What’s the point here… there is one, right?
The holidays are plenty stressful as it stands. Putting more pressure is not going to make things move smoothly either. A conversation is needed. That way, expectations are not dashed and relationships broken prematurely. (Not discounting the many relationships that shouldn’t have started and are mercifully put to rest this time of year)
Talk to your date. Talk to your significant other. Don’t hold punches or get petty. Speak as a sane rational normal human being and share your understanding of what you’d like to have happen during the holiday season.
Imagine that. Talking
Not the talking at or down to the other. Just frank open dialog with the person you say you love… or care deeply about. You’d probably surprise yourself to find out they’re on the same page as you are.
Many times, it’s that fear of the unknown that rears it’s ugly head and messes things up. Fear that the signal being sent by meeting the family is that things are definitely heating up straight down the aisle. By talking, you’d find out the other isn’t ready to dash to the altar. Maybe, they’re ok with not meeting the family yet.
Why break up because you’re not talking openly.
Wait… people do talk, ya know
Yes. People talk. Some talk with hidden agendas.
Of course I don’t expect to meet your family, we just started silly… but how dare you not assume I wanted to meet them
Others talk openly and find out that the other is not on the same page as they are. That’s fine. Better to find out late than too late or never. Although it would have been nice to find out before feelings were caught. But that’s life.
It’s not often easy to say to someone “hey, I feel you and just want a three month fling”. But if that’s what you’re about, say so. And if along the way, you change your mind, say so too.
Being open and understanding where one stands makes a big difference.
So, what do you do if you’re getting dumped during the holidays?
This is not relationship advice here(that can be arranged for an epic post at a later date). But, if you’re getting dumped right before or during the holiday madness, it’s not the end of the world. You were spared far worse. No thinking you’re safe and things are going super well and find out on January 3rd you’re left behind just like the New Year’s resolution they promised to keep.
They’re not for you. Does not say you’re bad or unlovable or horrible. Just not the person they need. Now you’re free to enjoy the holidays on your term on your turf and start the new year fresh. Sure, that sounds cold and callus. But it’s not any less true.
Here is the nicer version. It sucks to have your heart broken during the holidays. Thankfully, humans do heal and bounce back. This is not how all your future holidays will look and now the jerk is out of your life. Time to move on and be your better self.

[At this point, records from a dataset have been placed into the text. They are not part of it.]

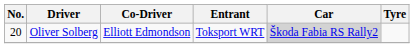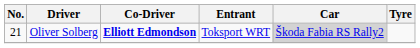Oliver Solberg | No.: 20 -> 21
Oliver Solberg | Co-Driver: normal -> bold
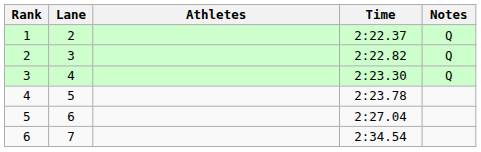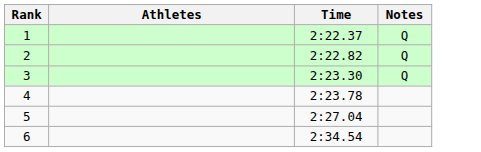- column: Lane | 2 | 3 | 4 | 5 | 6 | 7
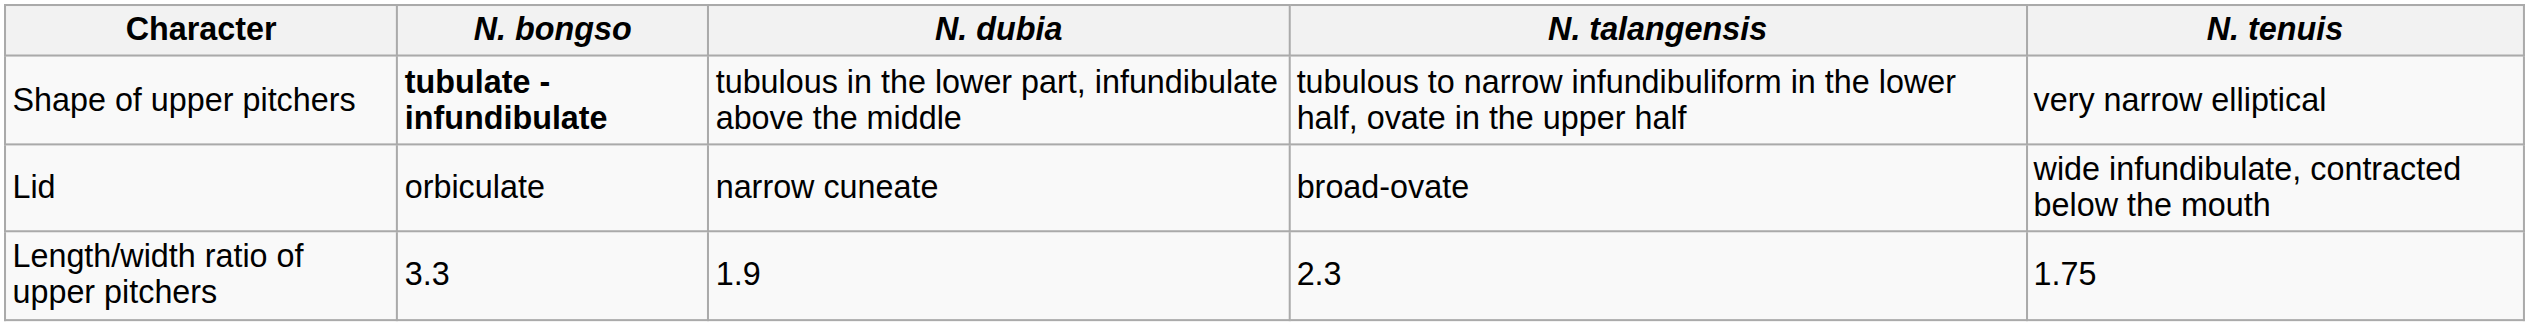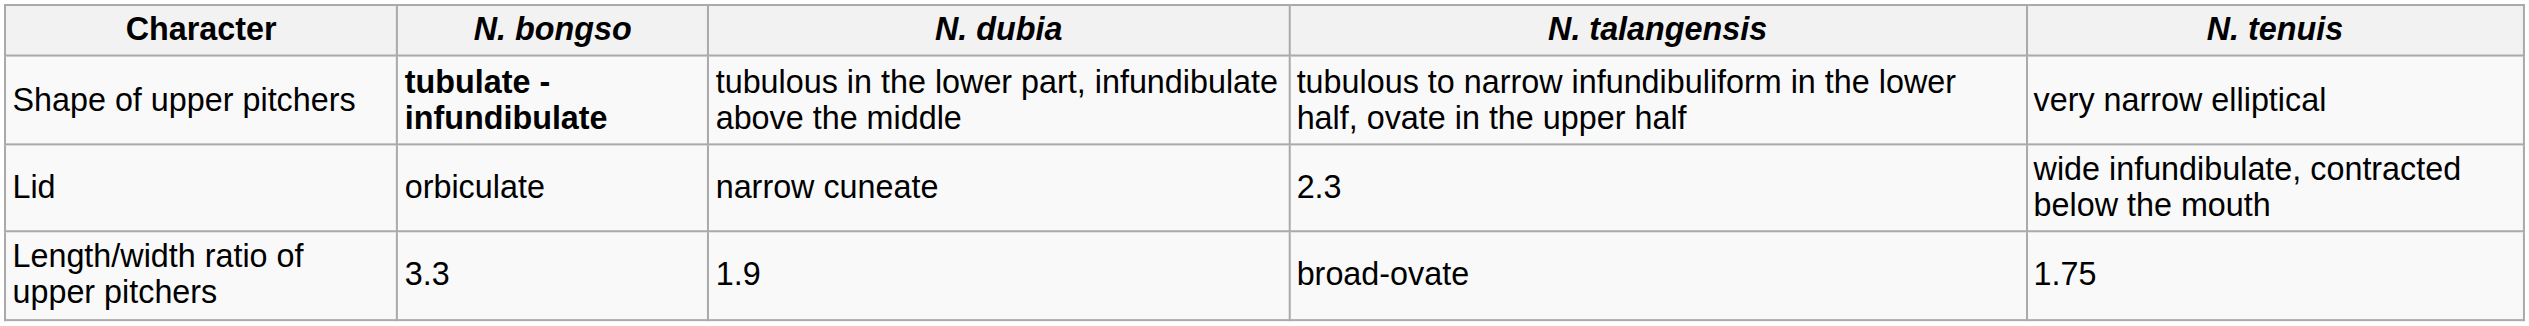Lid | N. talangensis: broad-ovate -> 2.3
Length/width ratio of upper pitchers | N. talangensis: 2.3 -> broad-ovate
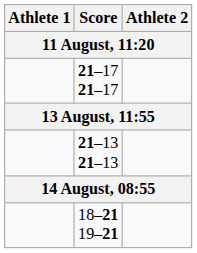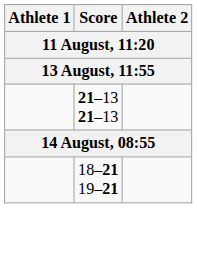- row: 21–17 21–17
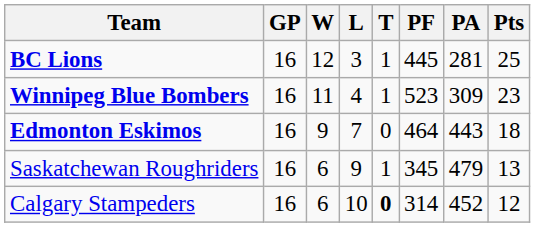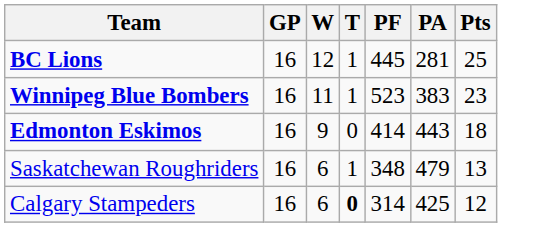- column: L | 3 | 4 | 7 | 9 | 10
Winnipeg Blue Bombers | PA: 309 -> 383
Edmonton Eskimos | PF: 464 -> 414
Saskatchewan Roughriders | PF: 345 -> 348
Calgary Stampeders | PA: 452 -> 425
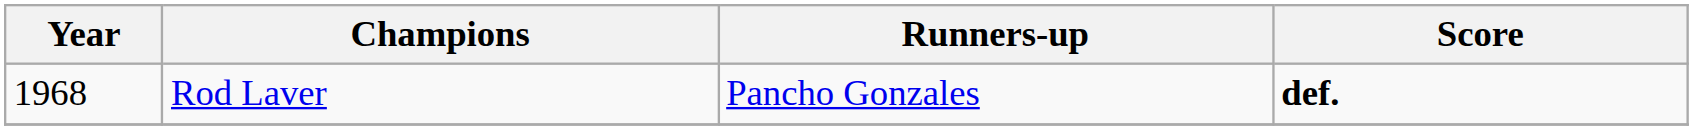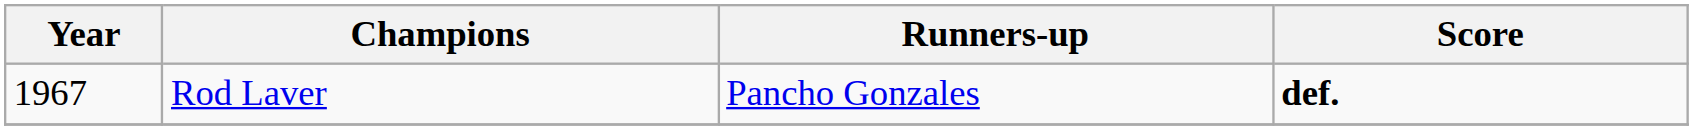Rod Laver | Year: 1968 -> 1967
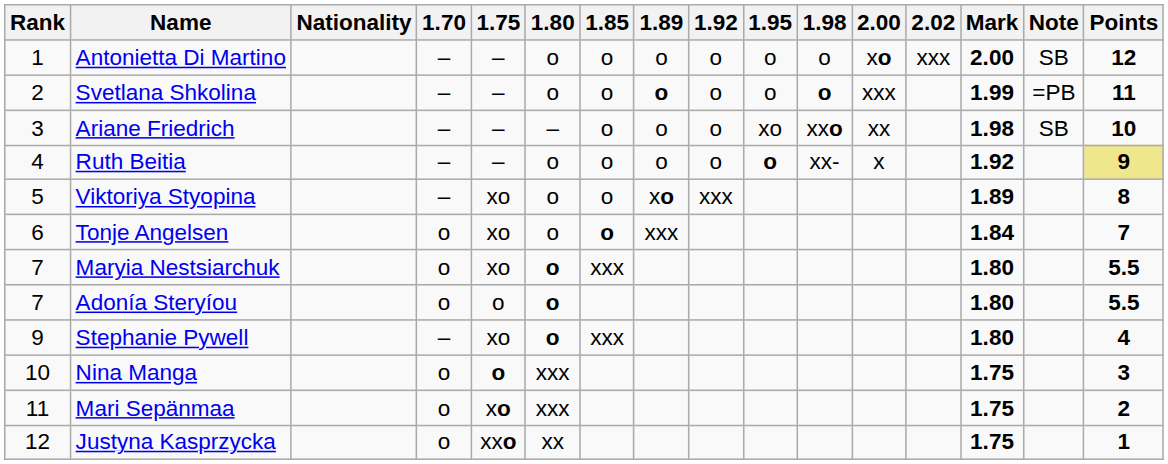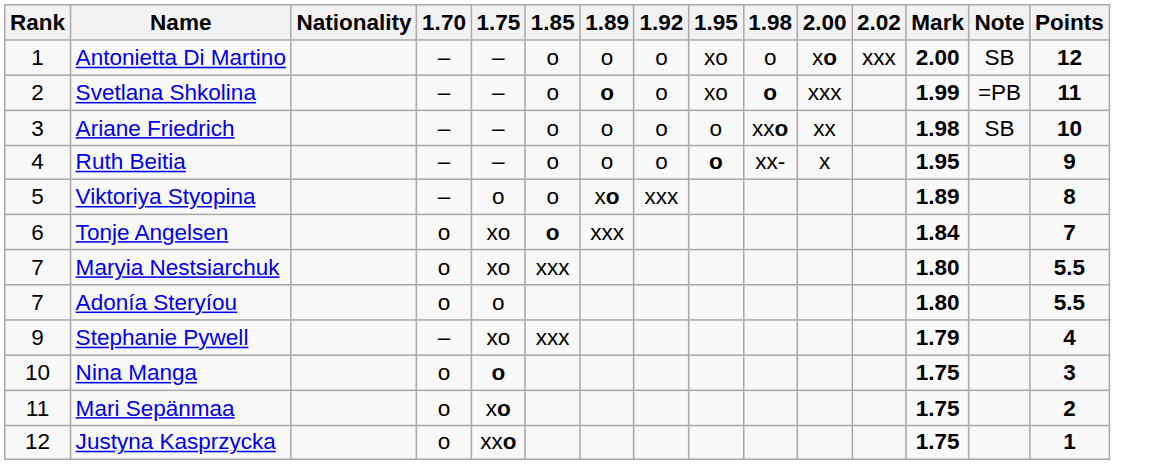- column: 1.80 | o | o | – | o | o | o | o | o | o | xxx | xxx | xx
Antonietta Di Martino | 1.95: o -> xo
Svetlana Shkolina | 1.95: o -> xo
Ariane Friedrich | 1.95: xo -> o
Ruth Beitia | Mark: 1.92 -> 1.95
Ruth Beitia | Points: khaki background -> no background
Viktoriya Styopina | 1.75: xo -> o
Stephanie Pywell | Mark: 1.80 -> 1.79
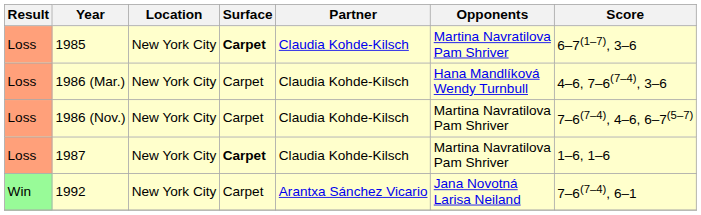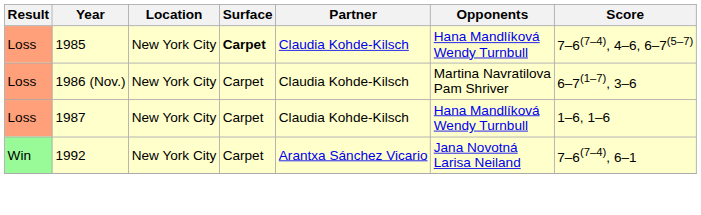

Ok. Got it. Jitters though?
Yeah. Many do these rash decisions are based on fear. The topic of another blog post. They rushed into love because it was cuffing season and now the bill is due, they’re scared, and want out. So they bail.
Holidays have so many rituals, habits, and so many loved ones involved. Some just can’t handle it all at once. Even the married folks have that issue, but on a different scale for a different blog post (which families to attend first, what gifts to get or regift, how long to visit, etc). Let’s not forget the couples who happen to roll into the holiday season in the middle of a huge weeks long battle that they don’t want anyone to see… because they’ll resolve it eventually and don’t want outsiders meddling. But I digress.
Love has many perspectives. Just make sure you and yours are on the same wavelength and this holiday season will be one of joy and festivities instead of unanswered questions soaked in tears.